Bu yasal düzenleme karşısında, kazaya karışan araçların meydana getirdikleri zararlardan araç sahiplerinin hukuken sorumlu olacağı ilkesi benimsenmiş ise de, araç malikleri tarafından herhangi bir sebeple yararlanılması için bir başka kimseye devir edilmesi halinde (kısa bir süre için kiralanmaması kaydıyla) artık üzerindeki fiili hakimiyeti kalmaması ve bu sebeple ekonomik yönden de bir yararlanma olanağının kalktığı durumlarda, o araca kaza sırasında fiili hakimiyeti altında bulunduran ve ondan iktisaden yararlanan kimsenin işleten sıfatıyla meydana gelen zarardan sorumlu tutulması gerekir. Bunun sonucu olarak da, araç maliki sorumlu tutulmamalıdır. Gerek doktrinde, gerekse Yargıtay’ın uygulamalarında, kiracının işleten sıfatının belirlenmesinde, kira sözleşmesinin uzun süreli olması, araç üzerinde fiili hakimiyet ve ekonomik yararlanma unsurlarının birlikte bulunması gerekmektedir.

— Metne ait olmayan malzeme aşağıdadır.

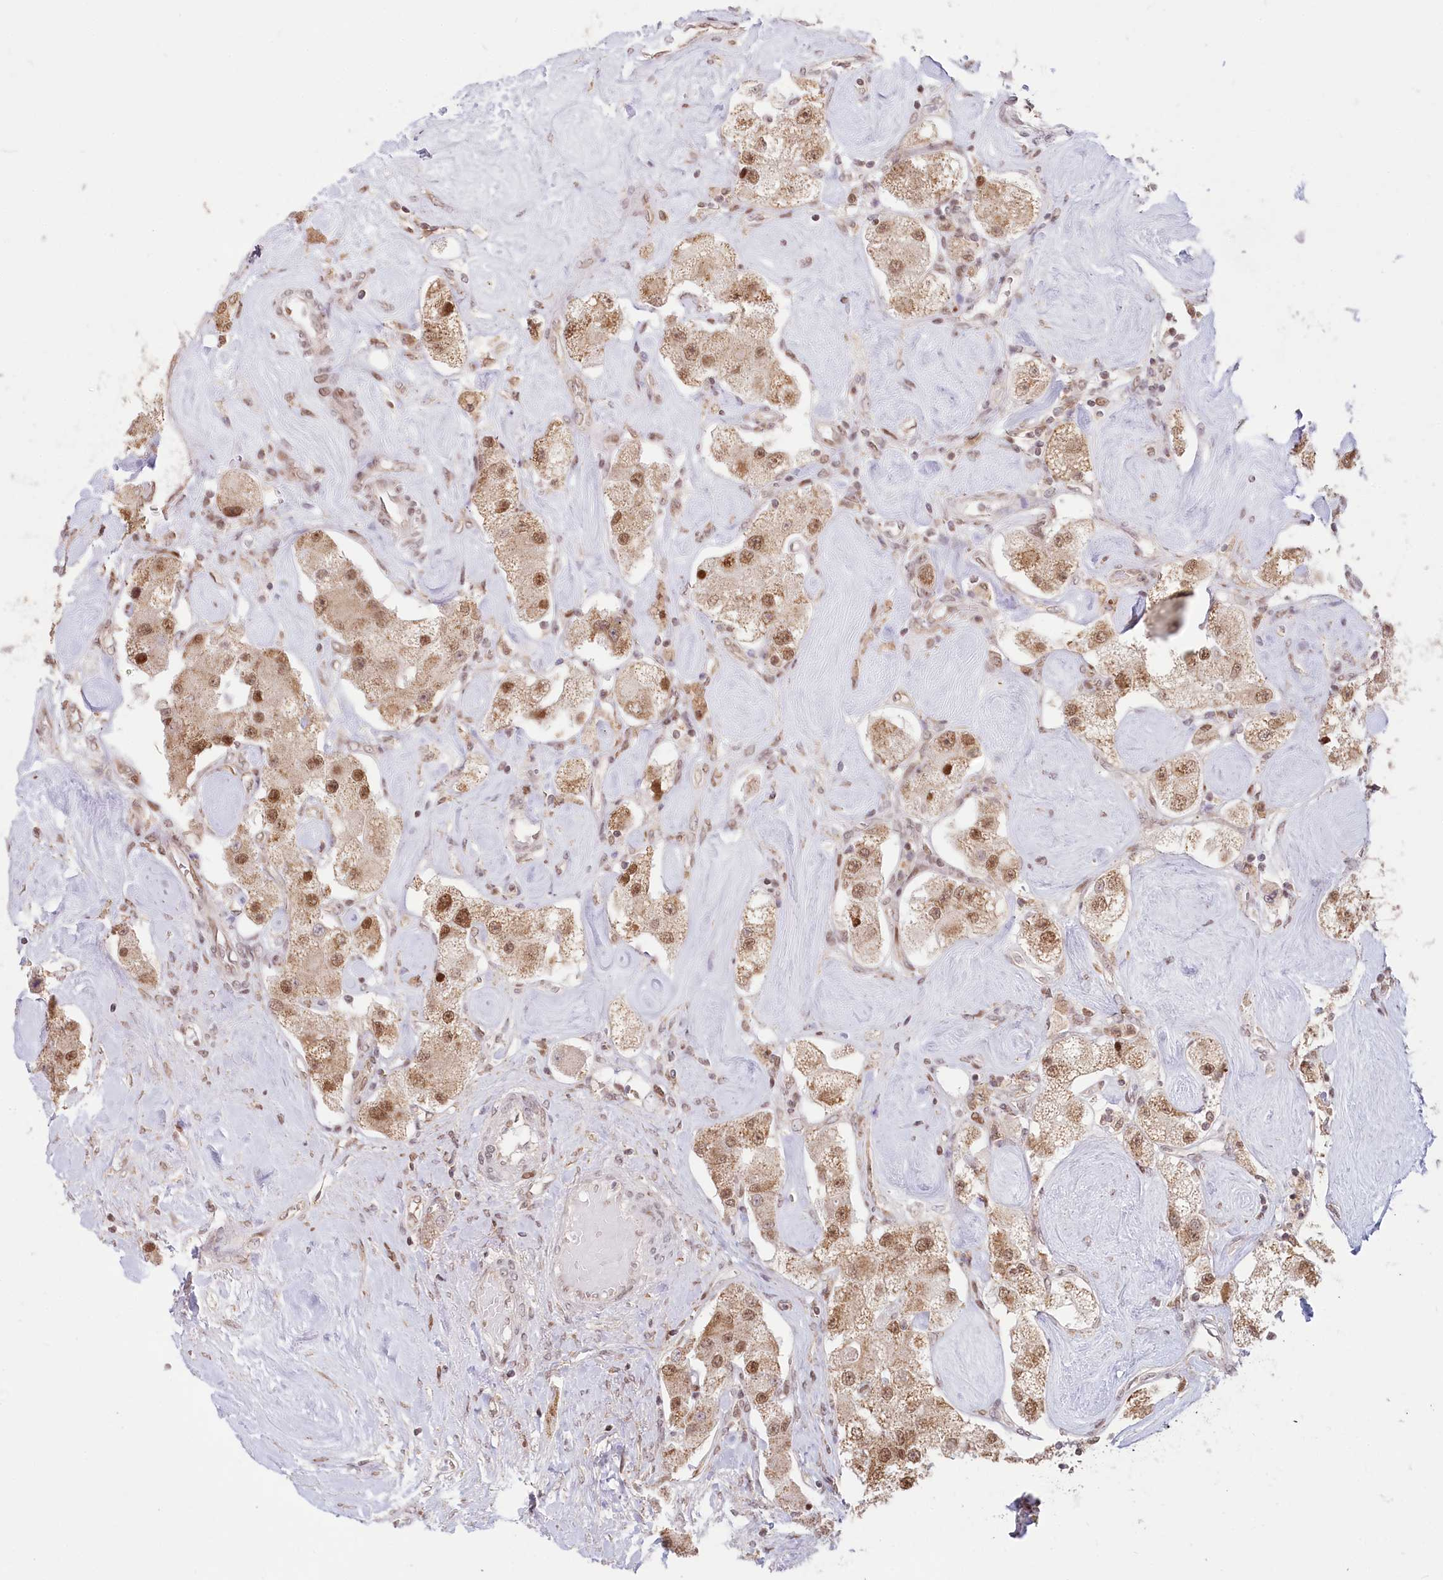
{"staining": {"intensity": "moderate", "quantity": ">75%", "location": "nuclear"}, "tissue": "carcinoid", "cell_type": "Tumor cells", "image_type": "cancer", "snomed": [{"axis": "morphology", "description": "Carcinoid, malignant, NOS"}, {"axis": "topography", "description": "Pancreas"}], "caption": "Tumor cells show medium levels of moderate nuclear staining in about >75% of cells in carcinoid. The protein is shown in brown color, while the nuclei are stained blue.", "gene": "PYURF", "patient": {"sex": "male", "age": 41}}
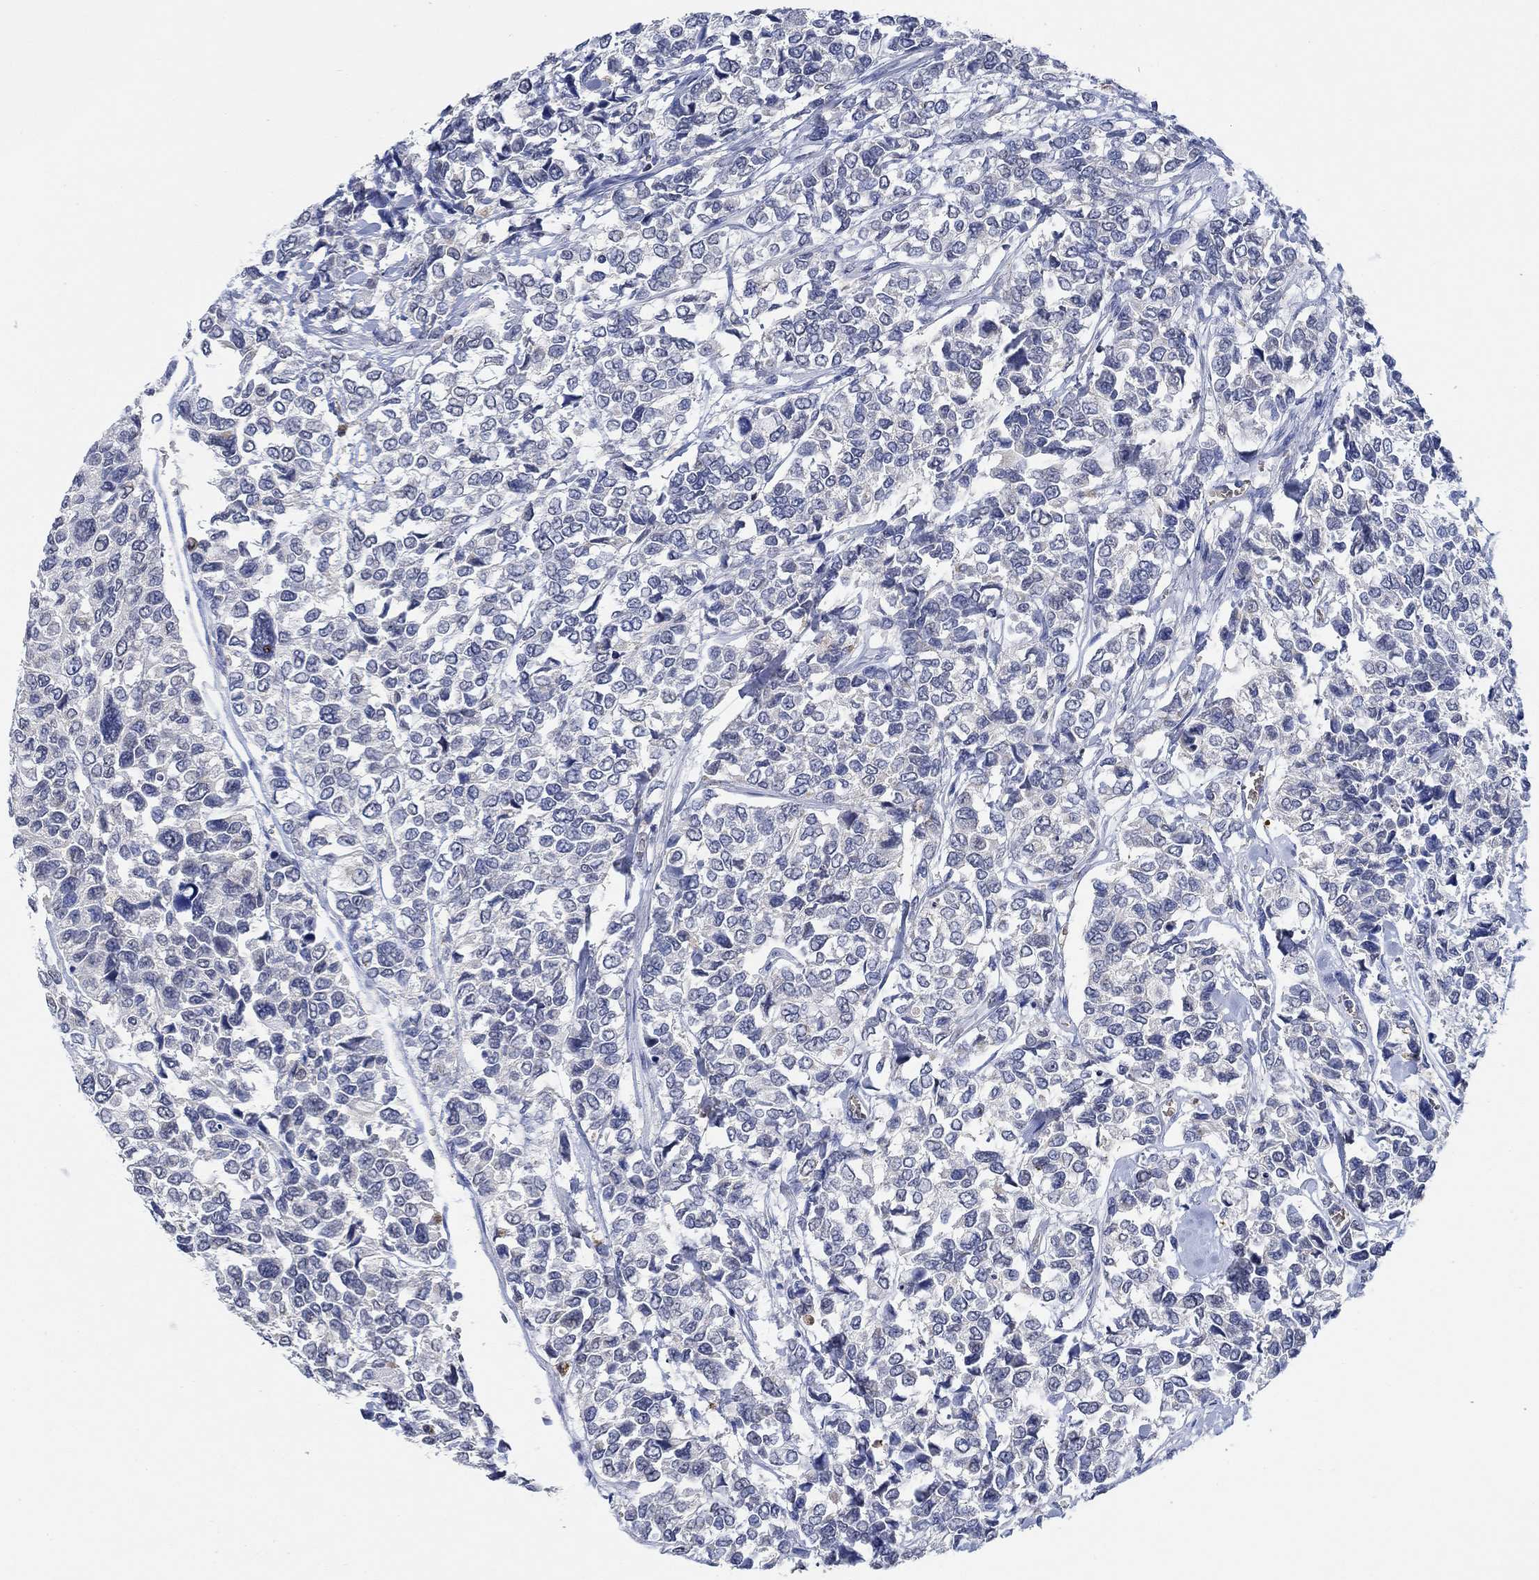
{"staining": {"intensity": "negative", "quantity": "none", "location": "none"}, "tissue": "urothelial cancer", "cell_type": "Tumor cells", "image_type": "cancer", "snomed": [{"axis": "morphology", "description": "Urothelial carcinoma, High grade"}, {"axis": "topography", "description": "Urinary bladder"}], "caption": "DAB (3,3'-diaminobenzidine) immunohistochemical staining of human urothelial carcinoma (high-grade) exhibits no significant staining in tumor cells.", "gene": "MPP1", "patient": {"sex": "male", "age": 77}}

Somut olayda, davalı … Turizm ve Tic. Ltd. Şti. vekili, müvekkilinin araç kiralama işi yaptığını, hukuken işleten olmadığını ve husumet yöneltilemeyeceğini kaza tarihini kapsar şekilde 22.06.2015 – 21.08.2015 tarihleri arasında aracın davalı sürücü tarafından kiralandığını iddia etmiş, kira sözleşmesini dosyaya sunmuştur. Mahkemece aracı kiralayan davalının araç üzerinde kiralama nedeniyle ekonomik

yarar sağladığı, ekonomik yönden yararlanma olanağının devam ettiği, araç üzerinde heran fiili hakimiyeti elde edebileceğinden bu davalının da işleten sıfatının devam ettiğinden bahisle işleten sıfatıyla oluşan zararlardan sorumlu olduğu gerekçesi ile davalı sorumlu tutulmuştur. Ancak bu sonuca ulaşmak için yeterli araştırma yapılmamıştır. Eksik inceleme ile hüküm kurulamaz.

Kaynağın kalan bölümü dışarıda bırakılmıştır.